Eisenstein Series and Automorphic L-functions starts off with a discussion of one of the mainstays of the Langlands program, the use of Eisenstein series vis à vis the determination of the continuous spectrum of the underlying group “as well as all the non-cuspidal representations appearing discretely in the spectrum as residues of these series, which are meromorphic functions of several variables.” Shahidi goes on to say that this subject “has its roots in the classical Eisenstein series on the [complex] upper half plane... [and] covers both the holomorphic and real analytic cases ... and mainly builds modular forms on the corresponding Riemannian symmetric spaces which account for the continuous part of their spectrum.” This lays out in a very compact way much of what the theory is all about and sets the stage for what follows.

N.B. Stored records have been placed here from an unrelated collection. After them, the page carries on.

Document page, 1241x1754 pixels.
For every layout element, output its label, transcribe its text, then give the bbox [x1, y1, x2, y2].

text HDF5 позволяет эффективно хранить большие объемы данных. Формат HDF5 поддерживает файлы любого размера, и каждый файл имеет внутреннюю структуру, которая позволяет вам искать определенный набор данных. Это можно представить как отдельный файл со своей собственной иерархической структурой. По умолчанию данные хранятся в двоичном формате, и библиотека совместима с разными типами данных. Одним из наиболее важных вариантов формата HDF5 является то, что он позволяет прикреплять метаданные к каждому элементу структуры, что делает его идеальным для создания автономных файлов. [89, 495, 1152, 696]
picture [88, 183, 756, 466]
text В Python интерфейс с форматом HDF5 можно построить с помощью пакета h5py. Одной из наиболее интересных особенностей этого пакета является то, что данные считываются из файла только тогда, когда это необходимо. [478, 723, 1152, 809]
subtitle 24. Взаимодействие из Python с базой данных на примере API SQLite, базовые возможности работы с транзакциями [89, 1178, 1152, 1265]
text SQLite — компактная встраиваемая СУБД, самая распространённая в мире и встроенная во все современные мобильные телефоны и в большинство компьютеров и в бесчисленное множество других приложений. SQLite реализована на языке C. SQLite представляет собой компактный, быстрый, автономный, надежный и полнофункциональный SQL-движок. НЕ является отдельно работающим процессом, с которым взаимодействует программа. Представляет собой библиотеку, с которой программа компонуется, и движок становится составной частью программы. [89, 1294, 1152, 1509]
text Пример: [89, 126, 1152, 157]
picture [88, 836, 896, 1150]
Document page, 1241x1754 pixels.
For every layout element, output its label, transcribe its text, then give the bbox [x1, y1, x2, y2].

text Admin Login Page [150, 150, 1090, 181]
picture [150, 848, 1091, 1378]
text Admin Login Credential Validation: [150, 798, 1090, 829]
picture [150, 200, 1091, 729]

Shahidi subsequently appends a very nice sketch of what happens in the case of the all-important group SL(2, Z), the paradigm par excellence, finishing with the observation that with L(s) being the completed L-function for Riemann’s zeta function,
the non-constant Fourier coefficients of [the attendant Eisenstein series] are basically ... the inverse ... of the L-function L(2s) which appears and controls the constant term via the quotient L(2s-1)/L(2s). We note that the poles of [said Eisenstein series] as a function of s are basically controlled by those of L(2s-1) and are precisely those of the constant term.
This phenomenon is quite general and in fact constant terms of general Eisenstein series are ratios of L-functions, while their non-constant Whittaker Fourier coefficients are inverses of these L-functions and here lies the point of inception of this book.
And not too long after that it’s off to the races. Satake in Chapter 2, Whittaker in Chapter 3, then material on intertwining operators and on local coefficients, Eisenstein in Chapter 6, Fourier coefficients in Chapter 7, and the, in the last three chapters, functional equations, more on L-functions, and finally applications to functoriality. Under the last heading we encounter Rankin-Selberg L-functions, a converse theorem, and Ramanujan-Selberg estimates for Maas forms. What a wealth of deep mathematics!
Finally, Shahidi provides the reader with a wonderful bibliography. I cannot imagine a better trajectory toward learning this material than to go through the pages of Eisenstein Series and Automorphic L-functions with a lot of note paper handy and a comfortable writing pen, to follow up on Shahidi’s numerous cross-references when so indicated (and to the right degree, so to speak), and of course to fill out the sketches and do the exercises that the author presents. This very beautiful mathematics is well worth the effort.
Michael Berg is Professor of Mathematics at Loyola Marymount University in Los Angeles, CA.